## EXERCISE PROMPT
Please reproduce word for word the records below, from the line with "GUÍA DE COMPRA" to the line with "Lisää vaahtoon luumut, voin", both lines included. Omit the pictures from your answer.

━━━━━ ENTRIES PROVIDED ━━━━━

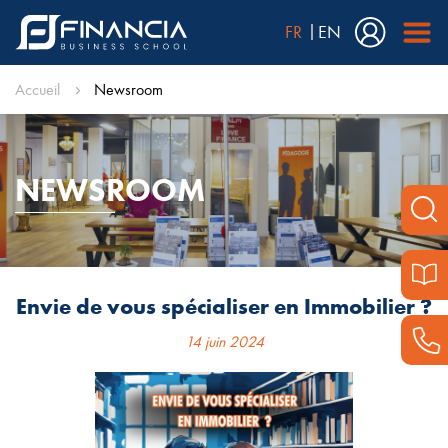
FR
EN
Accueil
Newsroom
NEWSROOM
Envie de vous spécialiser en Immobilier ?
14 juin 2024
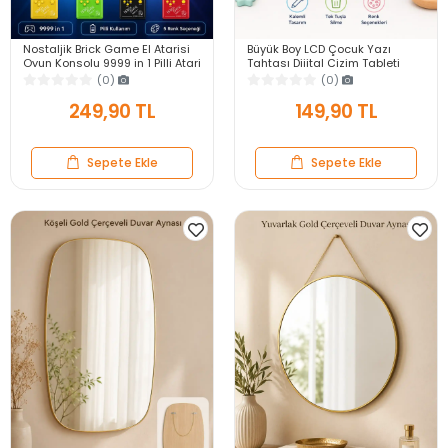
Nostaljik Brick Game El Atarisi
Büyük Boy LCD Çocuk Yazı
Oyun Konsolu 9999 in 1 Pilli Atari
Tahtası Dijital Çizim Tableti
Eğlenceli Çocuk Oyuncağı
Kalemli Silinebilir 8.5′ Oyuncak
(0)
(0)
Not Defteri
249,90 TL
149,90 TL
Sepete Ekle
Sepete Ekle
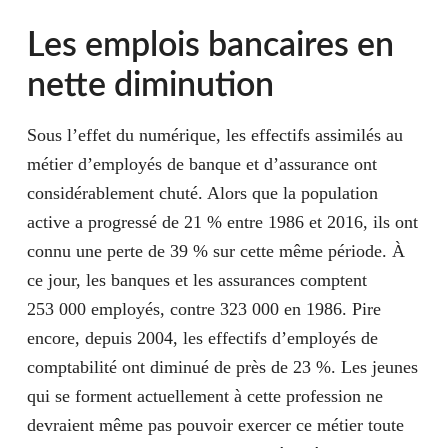
Les emplois bancaires en
nette diminution
Sous l’effet du numérique, les effectifs assimilés au
métier d’employés de banque et d’assurance ont
considérablement chuté. Alors que la population
active a progressé de 21 % entre 1986 et 2016, ils ont
connu une perte de 39 % sur cette même période. À
ce jour, les banques et les assurances comptent
253 000 employés, contre 323 000 en 1986. Pire
encore, depuis 2004, les effectifs d’employés de
comptabilité ont diminué de près de 23 %. Les jeunes
qui se forment actuellement à cette profession ne
devraient même pas pouvoir exercer ce métier toute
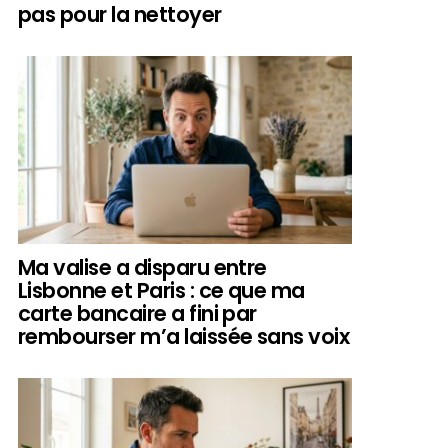
pas pour la nettoyer
Ma valise a disparu entre
Lisbonne et Paris : ce que ma
carte bancaire a fini par
rembourser m’a laissée sans voix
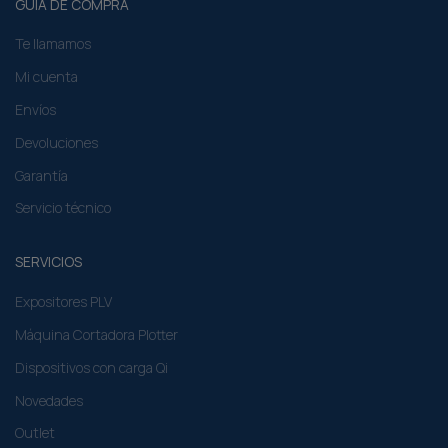
GUÍA DE COMPRA
Te llamamos
Mi cuenta
Envíos
Devoluciones
Garantía
Servicio técnico
SERVICIOS
Expositores PLV
Máquina Cortadora Plotter
Dispositivos con carga Qi
Novedades
Outlet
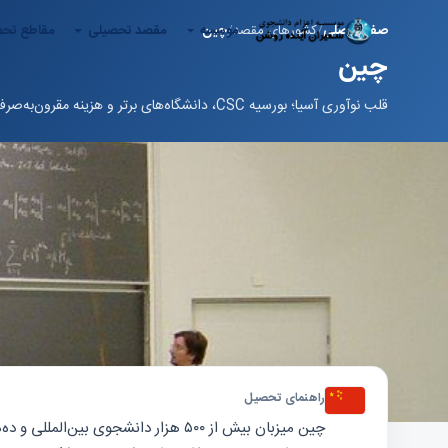
موسسه
مقصد تحصیلی
مقاطع تح
صفحه اصلی
کشورهای مقصد
چین
چین
قلب نوآوری آسیا؛ بورسیه CSC، دانشگاه‌های برتر و هزینه مقرون‌به‌صرفه.
راهنمای تحصیل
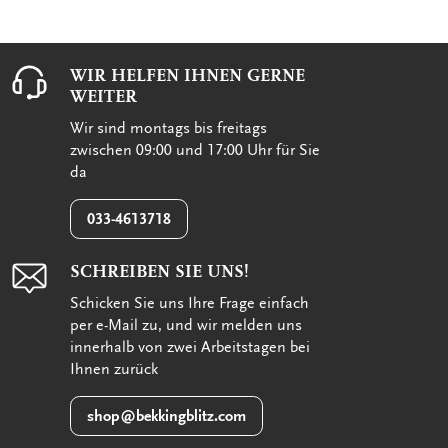
WIR HELFEN IHNEN GERNE
WEITER
Wir sind montags bis freitags
zwischen 09:00 und 17:00 Uhr für Sie
da
033-4613718
SCHREIBEN SIE UNS!
Schicken Sie uns Ihre Frage einfach
per e-Mail zu, und wir melden uns
innerhalb von zwei Arbeitstagen bei
Ihnen zurück
shop@bekkingblitz.com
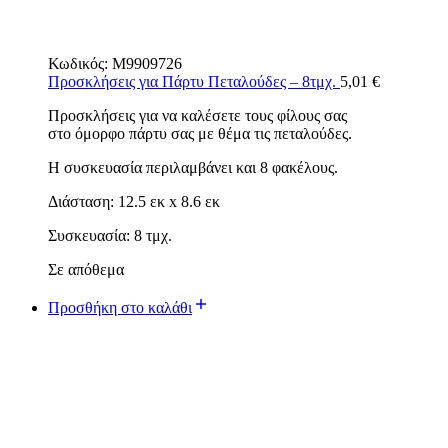
Κωδικός:
M9909726
Προσκλήσεις για Πάρτυ Πεταλούδες – 8τμχ.
5,01
€
Προσκλήσεις για να καλέσετε τους φίλους σας
στο όμορφο πάρτυ σας με θέμα τις πεταλούδες.
Η συσκευασία περιλαμβάνει και 8 φακέλους.
Διάσταση: 12.5 εκ x 8.6 εκ
Συσκευασία: 8 τμχ.
Σε απόθεμα
Προσθήκη στο καλάθι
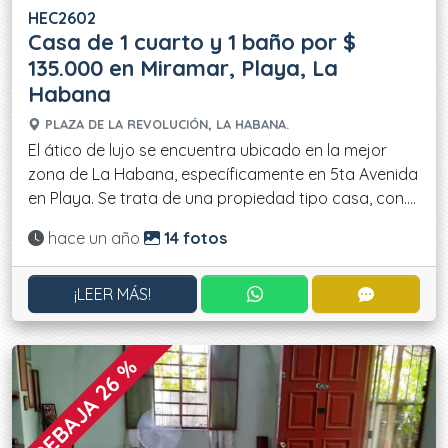
HEC2602
Casa de 1 cuarto y 1 baño por $
135.000 en Miramar, Playa, La
Habana
PLAZA DE LA REVOLUCIÓN, LA HABANA.
El ático de lujo se encuentra ubicado en la mejor
zona de La Habana, específicamente en 5ta Avenida
en Playa. Se trata de una propiedad tipo casa, con....
Actualizado:
hace un año
14 fotos
CONTACTAR POR WHATS
CONTACT
¡LEER MÁS!
REBAJA 26 %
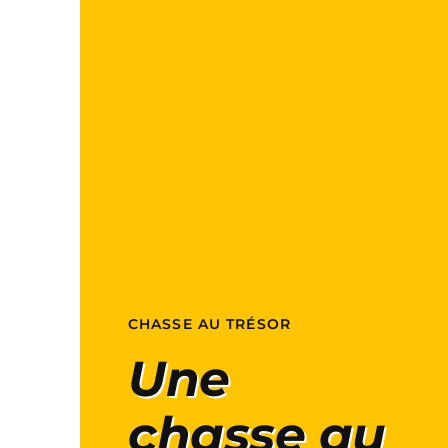
CHASSE AU TRÉSOR
Une
chasse au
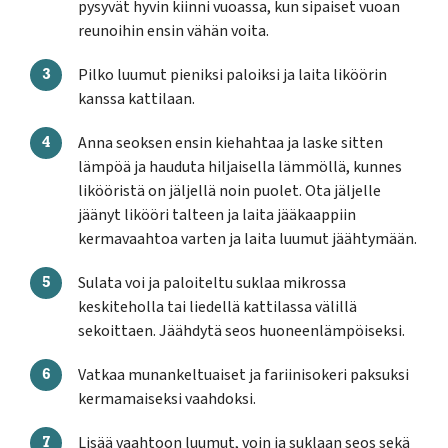
pysyvät hyvin kiinni vuoassa, kun sipaiset vuoan
reunoihin ensin vähän voita.
Pilko luumut pieniksi paloiksi ja laita liköörin
kanssa kattilaan.
Anna seoksen ensin kiehahtaa ja laske sitten
lämpöä ja hauduta hiljaisella lämmöllä, kunnes
likööristä on jäljellä noin puolet. Ota jäljelle
jäänyt likööri talteen ja laita jääkaappiin
kermavaahtoa varten ja laita luumut jäähtymään.
Sulata voi ja paloiteltu suklaa mikrossa
keskiteholla tai liedellä kattilassa välillä
sekoittaen. Jäähdytä seos huoneenlämpöiseksi.
Vatkaa munankeltuaiset ja fariinisokeri paksuksi
kermamaiseksi vaahdoksi.
Lisää vaahtoon luumut, voin ja suklaan seos sekä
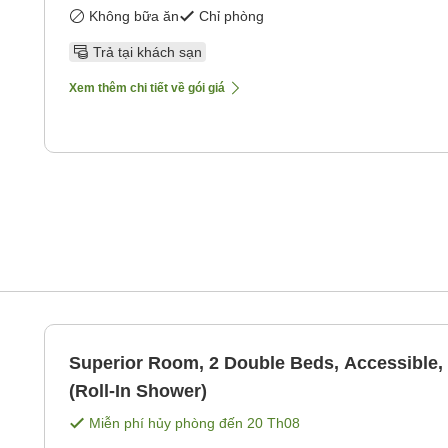
Không bữa ăn
Chỉ phòng
Trả tại khách sạn
Xem thêm chi tiết về gói giá
Superior Room, 2 Double Beds, Accessible
(Roll-In Shower)
Miễn phí hủy phòng đến
20 Th08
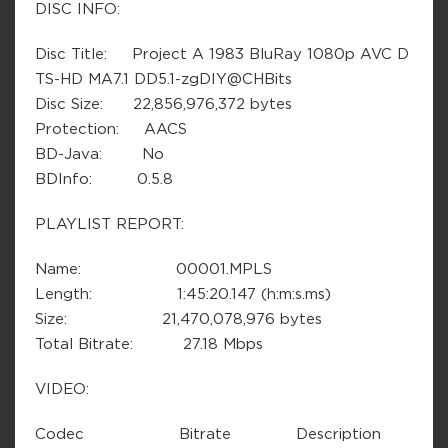
DISC INFO:
Disc Title: Project A 1983 BluRay 1080p AVC D
TS-HD MA7.1 DD5.1-zgDIY@CHBits
Disc Size: 22,856,976,372 bytes
Protection: AACS
BD-Java: No
BDInfo: 0.5.8
PLAYLIST REPORT:
Name: 00001.MPLS
Length: 1:45:20.147 (h:m:s.ms)
Size: 21,470,078,976 bytes
Total Bitrate: 27.18 Mbps
VIDEO:
Codec Bitrate Description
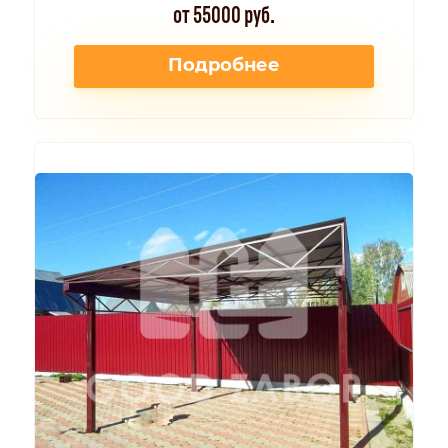
от 55000 руб.
Подробнее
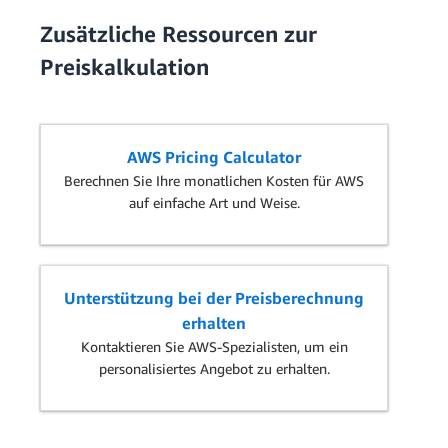
Zusätzliche Ressourcen zur
Preiskalkulation
AWS Pricing Calculator
Berechnen Sie Ihre monatlichen Kosten für AWS
auf einfache Art und Weise.
Unterstützung bei der Preisberechnung
erhalten
Kontaktieren Sie AWS-Spezialisten, um ein
personalisiertes Angebot zu erhalten.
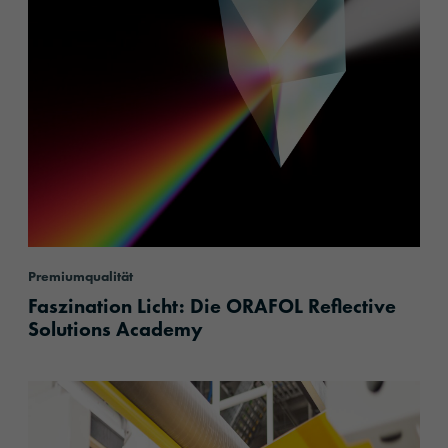
Premiumqualität
Faszination Licht: Die ORAFOL Reflective
Solutions Academy
content.read_more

━━━━━

## FINAL ANSWER
GUÍA DE COMPRA
Te llamamos
Mi cuenta
Envíos
Devoluciones
Garantía
Servicio técnico
SERVICIOS
Expositores PLV
Máquina Cortadora Plotter
Dispositivos con carga Qi
Novedades
Outlet
موسسه
مقصد تحصیلی
مقاطع تح
صفحه اصلی
کشورهای مقصد
چین
چین
قلب نوآوری آسیا؛ بورسیه CSC، دانشگاه‌های برتر و هزینه مقرون‌به‌صرفه.
راهنمای تحصیل
WIR HELFEN IHNEN GERNE
WEITER
Wir sind montags bis freitags
zwischen 09:00 und 17:00 Uhr für Sie
da
033-4613718
SCHREIBEN SIE UNS!
Schicken Sie uns Ihre Frage einfach
per e-Mail zu, und wir melden uns
innerhalb von zwei Arbeitstagen bei
Ihnen zurück
shop@bekkingblitz.com
Κωδικός:
M9909726
Προσκλήσεις για Πάρτυ Πεταλούδες – 8τμχ.
5,01
€
Προσκλήσεις για να καλέσετε τους φίλους σας
στο όμορφο πάρτυ σας με θέμα τις πεταλούδες.
Η συσκευασία περιλαμβάνει και 8 φακέλους.
Διάσταση: 12.5 εκ x 8.6 εκ
Συσκευασία: 8 τμχ.
Σε απόθεμα
Προσθήκη στο καλάθι
HEC2602
Casa de 1 cuarto y 1 baño por $
135.000 en Miramar, Playa, La
Habana
PLAZA DE LA REVOLUCIÓN, LA HABANA.
El ático de lujo se encuentra ubicado en la mejor
zona de La Habana, específicamente en 5ta Avenida
en Playa. Se trata de una propiedad tipo casa, con....
Actualizado:
hace un año
14 fotos
CONTACTAR POR WHATS
CONTACT
¡LEER MÁS!
REBAJA 26 %
CHASSE AU TRÉSOR
Une
chasse au
pysyvät hyvin kiinni vuoassa, kun sipaiset vuoan
reunoihin ensin vähän voita.
Pilko luumut pieniksi paloiksi ja laita liköörin
kanssa kattilaan.
Anna seoksen ensin kiehahtaa ja laske sitten
lämpöä ja hauduta hiljaisella lämmöllä, kunnes
likööristä on jäljellä noin puolet. Ota jäljelle
jäänyt likööri talteen ja laita jääkaappiin
kermavaahtoa varten ja laita luumut jäähtymään.
Sulata voi ja paloiteltu suklaa mikrossa
keskiteholla tai liedellä kattilassa välillä
sekoittaen. Jäähdytä seos huoneenlämpöiseksi.
Vatkaa munankeltuaiset ja fariinisokeri paksuksi
kermamaiseksi vaahdoksi.
Lisää vaahtoon luumut, voin ja suklaan seos sekä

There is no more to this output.